Das Autogramm

Überrumpelt Sie ist eine moderne Frau. Aufgeschlossen und hilfsbereit steht Tina der Welt gegenüber. Als an einem Mittwochnachmittag ein gut aussehender ...

Sie ist eine moderne Frau. Aufgeschlossen und hilfsbereit steht Tina der Welt gegenüber. Als an einem Mittwochnachmittag ein gut aussehender dunkelhaariger Mann in mittleren Jahren bei ihr läutet, ist sie deshalb sofort bereit, ihn anzuhören. "Frau Glaubrecht?", sagt der elegante Mann zu ihr, "einen schönen guten Tag." Offenbar kennt er ihren Namen. "Guten Tag", sagt Tina freundlich in Erwartung einer angenehmen Nachricht. "Haben Sie mitbekommen, dass kürzlich der zehnte Todestag von Roy Black war?" - "Natürlich", sagt sie, "auf allen Fernsehstationen gab es ja Sondersendungen!"

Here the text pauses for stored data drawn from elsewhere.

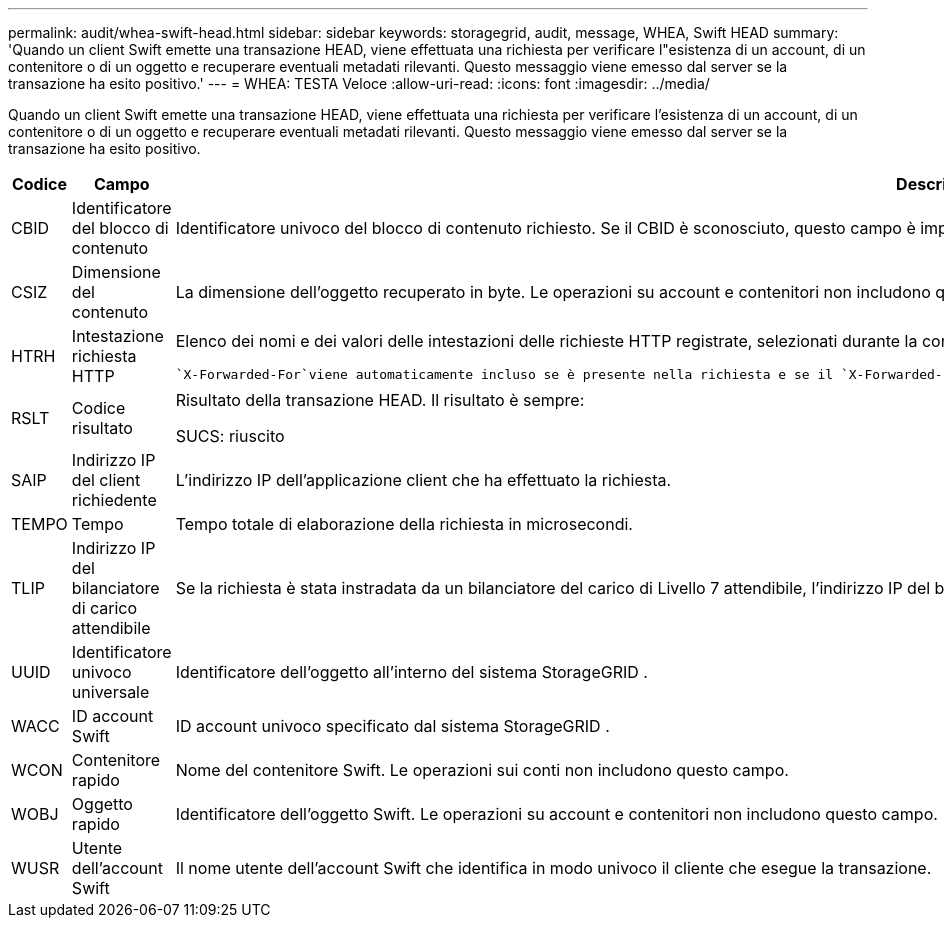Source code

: ---
permalink: audit/whea-swift-head.html 
sidebar: sidebar 
keywords: storagegrid, audit, message, WHEA, Swift HEAD 
summary: 'Quando un client Swift emette una transazione HEAD, viene effettuata una richiesta per verificare l"esistenza di un account, di un contenitore o di un oggetto e recuperare eventuali metadati rilevanti.  Questo messaggio viene emesso dal server se la transazione ha esito positivo.' 
---
= WHEA: TESTA Veloce
:allow-uri-read: 
:icons: font
:imagesdir: ../media/


[role="lead"]
Quando un client Swift emette una transazione HEAD, viene effettuata una richiesta per verificare l'esistenza di un account, di un contenitore o di un oggetto e recuperare eventuali metadati rilevanti.  Questo messaggio viene emesso dal server se la transazione ha esito positivo.

[cols="1a,1a,4a"]
|===
| Codice | Campo | Descrizione 


 a| 
CBID
 a| 
Identificatore del blocco di contenuto
 a| 
Identificatore univoco del blocco di contenuto richiesto.  Se il CBID è sconosciuto, questo campo è impostato su 0.  Le operazioni su account e contenitori non includono questo campo.



 a| 
CSIZ
 a| 
Dimensione del contenuto
 a| 
La dimensione dell'oggetto recuperato in byte.  Le operazioni su account e contenitori non includono questo campo.



 a| 
HTRH
 a| 
Intestazione richiesta HTTP
 a| 
Elenco dei nomi e dei valori delle intestazioni delle richieste HTTP registrate, selezionati durante la configurazione.

 `X-Forwarded-For`viene automaticamente incluso se è presente nella richiesta e se il `X-Forwarded-For` il valore è diverso dall'indirizzo IP del mittente della richiesta (campo di controllo SAIP).



 a| 
RSLT
 a| 
Codice risultato
 a| 
Risultato della transazione HEAD.  Il risultato è sempre:

SUCS: riuscito



 a| 
SAIP
 a| 
Indirizzo IP del client richiedente
 a| 
L'indirizzo IP dell'applicazione client che ha effettuato la richiesta.



 a| 
TEMPO
 a| 
Tempo
 a| 
Tempo totale di elaborazione della richiesta in microsecondi.



 a| 
TLIP
 a| 
Indirizzo IP del bilanciatore di carico attendibile
 a| 
Se la richiesta è stata instradata da un bilanciatore del carico di Livello 7 attendibile, l'indirizzo IP del bilanciatore del carico.



 a| 
UUID
 a| 
Identificatore univoco universale
 a| 
Identificatore dell'oggetto all'interno del sistema StorageGRID .



 a| 
WACC
 a| 
ID account Swift
 a| 
ID account univoco specificato dal sistema StorageGRID .



 a| 
WCON
 a| 
Contenitore rapido
 a| 
Nome del contenitore Swift.  Le operazioni sui conti non includono questo campo.



 a| 
WOBJ
 a| 
Oggetto rapido
 a| 
Identificatore dell'oggetto Swift.  Le operazioni su account e contenitori non includono questo campo.



 a| 
WUSR
 a| 
Utente dell'account Swift
 a| 
Il nome utente dell'account Swift che identifica in modo univoco il cliente che esegue la transazione.

|===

"Ich sehe, Sie sind eine moderne Frau und auf der Höhe der Zeit", sagt der freundliche Mann und lächelt dabei anerkennend. Natürlich ist Tina auf der Höhe der Zeit, schließlich hat sie drei Frauenzeitschriften abonniert und weiß genau, was in der Welt passiert. Der Mann beugt sich nun zu ihr und flüstert: "Wissen Sie auch, dass Roy Black gar nicht gestorben ist?" - "Was?", sagt Tina mit geweiteten Augen, "gar nicht gestorben?" - "Ja, er lebt und niemand weiß es. Sie sind die Einzige, die jetzt davon erfährt!" Tina erschrickt. Wie ist das möglich? Und sie wird die Einzige sein, die davon erfährt! Der Mann beugt sich noch näher zu ihr und flüstert ihr direkt ins Ohr: "Roy Black lebt - er steht vor Ihnen!"
Tina wird leichenblass. Ihr geliebter Roy Black ist gar nicht tot, sondern steht vor ihr. Sie betrachtet ihn näher. Natürlich hat er sich in den zehn Jahren verändert. Aber die schwarzen Haare sind wie früher, sie hätte ihn eigentlich erkennen müssen! "Ich musste mich in den letzten zehn Jahren verstecken. Die Frauenzeitschriften hatten mich so stark verfolgt, dass ich nicht mehr konnte. Ich habe deshalb meinen Tod simuliert, die Ärzte sind natürlich darauf reingefallen. Mehr darf ich Ihnen nicht sagen, Sie verstehen!" Natürlich versteht Tina. Sie ist so glücklich, Roy endlich einmal persönlich gegenüberstehen zu dürfen, jetzt sogar als Einzige!
"Ich will Ihnen auch ein kleines Geschenk machen. Sie bekommen ein Autogramm von mir!", sagt der Mann mit Samt in der Stimme. "Ein Autogramm", schluchzt Tina ganz gerührt während der gut aussehende Mann den Namen Roy Black schwungvoll auf ein Blatt schreibt. "Bekomme ich auch von Ihnen ein Autogramm?" - "Von mir?", ruft Tina überrascht. "Aber ich bin doch niemand, völlig uninteressant!" - "Nein, nein", sagt der Mann, "für mich sind Sie eine sehr wichtige Frau und ich möchte später, wenn ich an unser heutiges Gespräch denke, mich immer an Ihren Namen erinnern." Mit zitternder Hand schreibt Tina ihren Namen auf die Fläche, die ihr entgegengestreckt wird. Der Mann verabschiedet sich sehr freundlich und lässt Tina erregt und mit weichen Knien zurück. Sie winkt ihm nach, als er in den Wagen steigt und abfährt.
Tina wird an diese Begegnung noch lange denken. Seit diesem Tag hat sie jede Woche nicht nur drei, sondern sieben Zeitschriften im Briefkasten.